Our results revealed that sex and clinical T classification were significant prognosticators for OS. It is not clear why sex influences OS. However, a previous study reported that male sex was a significant independent poor prognostic indicator of survival in patients with primary parotid malignancy who were treated with surgery.27 The prognosticator of clinical T classification is similar to that identified in a study by Douglas et al12, in which they found that clinical stage was a statistically significant prognosticator for cause‐specific survival of patients treated with neutron radiotherapy. There was no significant association between BED and OS. This could be because the most frequent recurrence pattern was distant metastasis.

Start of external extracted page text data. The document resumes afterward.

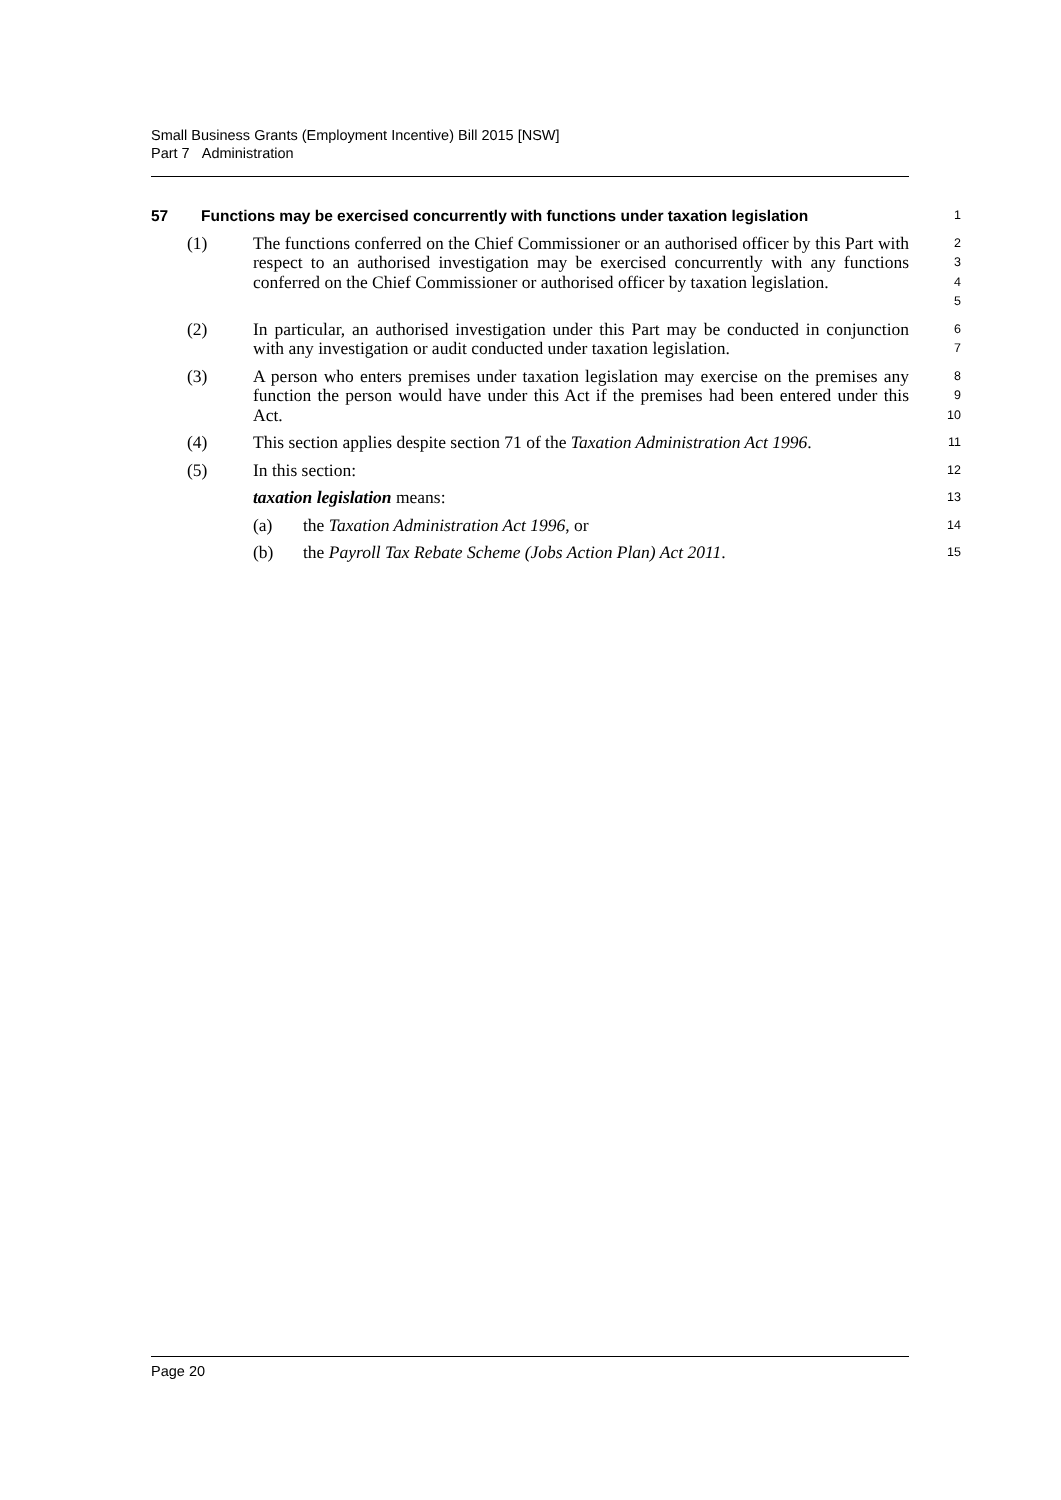Small Business Grants (Employment Incentive) Bill 2015 [NSW]
Part 7 Administration
57 Functions may be exercised concurrently with functions under taxation legislation
1
(1) The functions conferred on the Chief Commissioner or an authorised officer by this Part with respect to an authorised investigation may be exercised concurrently with any functions conferred on the Chief Commissioner or authorised officer by taxation legislation.
2
3
4
5
(2) In particular, an authorised investigation under this Part may be conducted in conjunction with any investigation or audit conducted under taxation legislation.
6
7
(3) A person who enters premises under taxation legislation may exercise on the premises any function the person would have under this Act if the premises had been entered under this Act.
8
9
10
(4) This section applies despite section 71 of the Taxation Administration Act 1996.
11
(5) In this section:
12
taxation legislation means:
13
(a) the Taxation Administration Act 1996, or
14
(b) the Payroll Tax Rebate Scheme (Jobs Action Plan) Act 2011.
15
Page 20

This study had three limitations. First, it was a retrospective study. Second, only 69 patients were included in our study as SGCs are relatively rare. Finally, the follow‐up period was short (median, 32.7 months), which could have affected our results.

In conclusion, this study illustrated that definitive C‐ion RT achieved excellent local control with acceptable toxicity for major SGC. In the future, further multi‐institutional prospective studies with a larger number of patients are warranted.

CONFLICT OF INTEREST

The authors have no conflict of interest.